(Data excerpts)
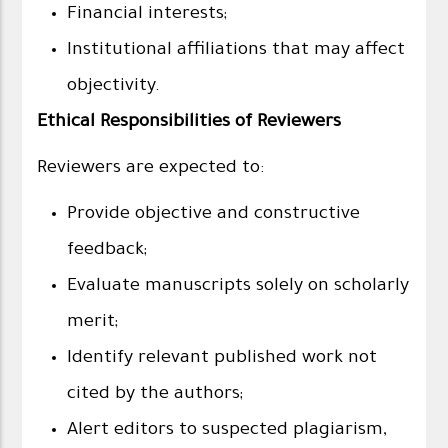
Financial interests;
Institutional affiliations that may affect
objectivity.
Ethical Responsibilities of Reviewers
Reviewers are expected to:
Provide objective and constructive
feedback;
Evaluate manuscripts solely on scholarly
merit;
Identify relevant published work not
cited by the authors;
Alert editors to suspected plagiarism,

*Task brief:* Reproduce the text of all the entries above word for word, without the pictures.

*Answer to this exercise:*
Financial interests;
Institutional affiliations that may affect
objectivity.
Ethical Responsibilities of Reviewers
Reviewers are expected to:
Provide objective and constructive
feedback;
Evaluate manuscripts solely on scholarly
merit;
Identify relevant published work not
cited by the authors;
Alert editors to suspected plagiarism,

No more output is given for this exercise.